Render each line of the records, from the line containing "YBC Παιδικά βιβλία με εικόνες" down through the line containing "info@bookpoint.gr", as a numbered list with blank lines omitted.

Top of Raw data

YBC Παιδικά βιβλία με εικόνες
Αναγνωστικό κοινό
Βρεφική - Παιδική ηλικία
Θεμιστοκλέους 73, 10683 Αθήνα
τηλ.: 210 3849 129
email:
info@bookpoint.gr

Bottom of Raw data
Top of Raw data

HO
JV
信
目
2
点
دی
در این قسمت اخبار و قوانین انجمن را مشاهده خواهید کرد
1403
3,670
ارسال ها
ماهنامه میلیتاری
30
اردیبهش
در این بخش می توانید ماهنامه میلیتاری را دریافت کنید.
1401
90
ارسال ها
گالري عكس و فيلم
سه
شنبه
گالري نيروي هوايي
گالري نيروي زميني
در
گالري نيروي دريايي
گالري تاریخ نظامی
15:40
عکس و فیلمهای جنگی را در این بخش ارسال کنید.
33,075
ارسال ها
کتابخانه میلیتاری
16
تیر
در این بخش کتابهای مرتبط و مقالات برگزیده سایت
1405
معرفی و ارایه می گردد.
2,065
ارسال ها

Bottom of Raw data

## Finished exercise
1. YBC Παιδικά βιβλία με εικόνες
2. Αναγνωστικό κοινό
3. Βρεφική - Παιδική ηλικία
4. Θεμιστοκλέους 73, 10683 Αθήνα
5. τηλ.: 210 3849 129
6. email:
7. info@bookpoint.gr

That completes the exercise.